L école oriente, classe, trie, ce dès le plus jeune âge : ce n’est pas une nouveauté mais elle le fait aujourd’hui dans le cadre d’une raréfaction de la demande de travail peu ou pas qualifié, très fortement pénalisante pour les jeunes peu ou non diplômés. Un ensemble de résultats, qu’on peut qualifier de robustes, tirés de diverses enquêtes statistiques, depuis une quinzaine d’années, en France, le diplôme continue de protéger les jeunes du chômage, à condition d’atteindre au moins le niveau « licence » ou d’obtenir des diplômes professionnels recherchés. Ils ont aussi montré que l’obtention d’un emploi stable, acquis pour les trois quarts des personnes de 30 ans, reste le meilleur gage d’une intégration sociale qui se traduit par la conjugaison d’une décohabitation parentale, de la constitution d’une famille et de diverses formes de participation à la vie civique et politique. Pour le dire de manière encore plus parlante, l’absence de diplôme, en France, non seulement condamne la grande majorité des jeunes concernés à une alternance durable chômage/petits boulots mais diminue aussi considérablement leurs chances d’obtenir un jour un emploi stable, amoindrissant d’autant leurs possibilités d’intégration sociale. Or ceux qui sont en priorité touchés sont les jeunes de milieu populaire et notamment les garçons. 
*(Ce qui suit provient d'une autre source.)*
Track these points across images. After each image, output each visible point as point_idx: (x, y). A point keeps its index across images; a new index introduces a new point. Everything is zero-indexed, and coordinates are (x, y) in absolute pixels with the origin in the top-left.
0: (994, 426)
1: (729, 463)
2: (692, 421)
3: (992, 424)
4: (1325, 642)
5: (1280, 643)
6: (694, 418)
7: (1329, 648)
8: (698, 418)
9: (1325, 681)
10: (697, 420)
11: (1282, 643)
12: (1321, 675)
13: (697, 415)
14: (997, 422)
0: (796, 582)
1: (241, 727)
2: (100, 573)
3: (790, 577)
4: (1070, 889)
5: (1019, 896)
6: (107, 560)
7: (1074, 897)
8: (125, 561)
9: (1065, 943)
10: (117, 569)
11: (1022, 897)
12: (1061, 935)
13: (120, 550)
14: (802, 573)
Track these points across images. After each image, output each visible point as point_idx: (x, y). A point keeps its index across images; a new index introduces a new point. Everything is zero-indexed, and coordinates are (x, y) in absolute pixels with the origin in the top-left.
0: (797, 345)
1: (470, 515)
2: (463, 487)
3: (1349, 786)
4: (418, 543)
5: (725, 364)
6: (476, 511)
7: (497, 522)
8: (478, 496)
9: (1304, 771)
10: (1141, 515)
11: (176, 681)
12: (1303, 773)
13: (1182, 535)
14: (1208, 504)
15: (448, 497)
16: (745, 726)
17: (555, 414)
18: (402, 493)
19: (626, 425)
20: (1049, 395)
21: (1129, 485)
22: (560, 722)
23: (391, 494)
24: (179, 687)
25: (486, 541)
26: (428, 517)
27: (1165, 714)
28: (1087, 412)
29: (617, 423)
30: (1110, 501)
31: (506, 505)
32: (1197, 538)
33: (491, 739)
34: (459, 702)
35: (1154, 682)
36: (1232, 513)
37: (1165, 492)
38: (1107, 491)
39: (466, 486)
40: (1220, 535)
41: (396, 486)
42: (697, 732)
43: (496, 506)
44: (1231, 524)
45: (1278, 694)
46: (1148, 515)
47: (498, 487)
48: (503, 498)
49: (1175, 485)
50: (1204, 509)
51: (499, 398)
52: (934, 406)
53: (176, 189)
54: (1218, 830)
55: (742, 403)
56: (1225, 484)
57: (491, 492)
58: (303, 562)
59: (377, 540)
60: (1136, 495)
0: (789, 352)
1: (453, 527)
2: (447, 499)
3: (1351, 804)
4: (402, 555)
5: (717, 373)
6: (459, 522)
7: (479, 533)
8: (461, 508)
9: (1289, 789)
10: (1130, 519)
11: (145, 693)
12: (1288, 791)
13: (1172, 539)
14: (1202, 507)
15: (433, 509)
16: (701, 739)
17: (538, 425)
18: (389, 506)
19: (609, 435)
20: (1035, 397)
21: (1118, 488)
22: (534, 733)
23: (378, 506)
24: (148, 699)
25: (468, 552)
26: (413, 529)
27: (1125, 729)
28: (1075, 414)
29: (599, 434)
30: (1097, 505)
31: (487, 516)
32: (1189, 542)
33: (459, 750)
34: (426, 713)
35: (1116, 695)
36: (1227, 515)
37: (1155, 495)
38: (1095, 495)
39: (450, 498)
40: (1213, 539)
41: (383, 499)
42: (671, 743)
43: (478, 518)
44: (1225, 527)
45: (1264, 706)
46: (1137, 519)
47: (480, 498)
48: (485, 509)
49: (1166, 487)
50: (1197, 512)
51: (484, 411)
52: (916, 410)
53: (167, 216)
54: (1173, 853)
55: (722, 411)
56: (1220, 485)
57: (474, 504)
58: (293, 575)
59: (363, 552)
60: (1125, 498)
 Entre 1995 et 2009 , en France, le taux de scolarisation des 15-19 ans a diminué de 89% à 84 % durant cette période. 
84%, cela peut paraître important, et en effet, d’une certaine manière, cela l’est : en 2010, le taux moyen était de 83% dans la moyenne des pays de l’OCDE, les 30 pays les plus riches du monde. La France est donc encore au-dessus de la moyenne, malgré cette chute vertigineuse.

Comment s’explique cette régression? Selon Eric Charbonnier, expert à l’OCDE pour la France, le système français ne s’est pas amélioré ces dernières années, et s’est même dégradé sur bien des points, comme le salaire des enseignants ou l’échec scolaire. Selon une étude PISA, l’échec scolaire des élèves de 15 ans serait passé de 15 à 20% de 2000 à 2009. “Le système français n’arrive plus à progresser”, résume Eric Charbonnier.
Face à ce constat, l’OCDE préconise de mieux valoriser la formation professionnelle, pour que les jeunes qui se déscolarisent puissent au moins se former pour un métier. Et rien ne sert de faire redoubler les élèves, puisque - et toutes les études le montrent, avance Eric Charbonnier - c’est inefficace. Mieux vaut mieux encadrer les élèves en échec scolaire. 
Comment ça arrive, le décrochage?

C'est bien sûr multifactoriel, et différent selon les enfants. Des problèmes d'apprentissage, qui traînent de classe en classe. En sixième, cinquième, c'est l'effondrement. 

Quelque 120.000 jeunes, selon le gouvernement, sortent chaque année du système scolaire sans diplôme. 

Qu’en est-il pour notre lycée ? 

Nous avons posé une question anonyme à des élèves en fin de seconde; celle-ci était la suivante : votre orientation désirée a-t-elle été accepté ?  12 personnes sur 30 avouent qu’ils n’ont pas réussi à obtenir la filière de leur choix.

En plus des problèmes scolaires et disciplinaires, les problèmes familiaux?

Il y a des ados qui décrochent parce qu'ils sont mobilisés ailleurs. Certains sont soutiens de famille. Ils s'absentent pour protéger leur mère frappée par leur père par exemple, ou pour jouer un rôle de co-éducation des petits. Les services sociaux s'occupent du plus urgent. On va s'occuper de protéger un enfant maltraité. Mais une mère dépressive, alcoolique, pas en mesure de suivre une scolarité, avec un enfant qui commence à s'absenter, c'est peu repéré. Il n'y a pas forcément d'assistante sociale dans tous les collèges, et si elle est là, l'élève ne demandera pas forcément de l'aide. On va s'occuper des ingérables, ou de ceux qui savent se faire aimer. 

Qu'est-ce qui marche?

Il n'y a pas de solution miracle. Ne pas se jeter sur la sanction. Il faut du monde, il faut des heures, il faut des gens formés. Des gens qui croient les gamins, qui n'ont pas un regard stigmatisant. Pour ces élèves, la relation avec leurs profs est déterminante. La logique empathique et le tutorat, ça marche mieux que les conseils de discipline à répétition.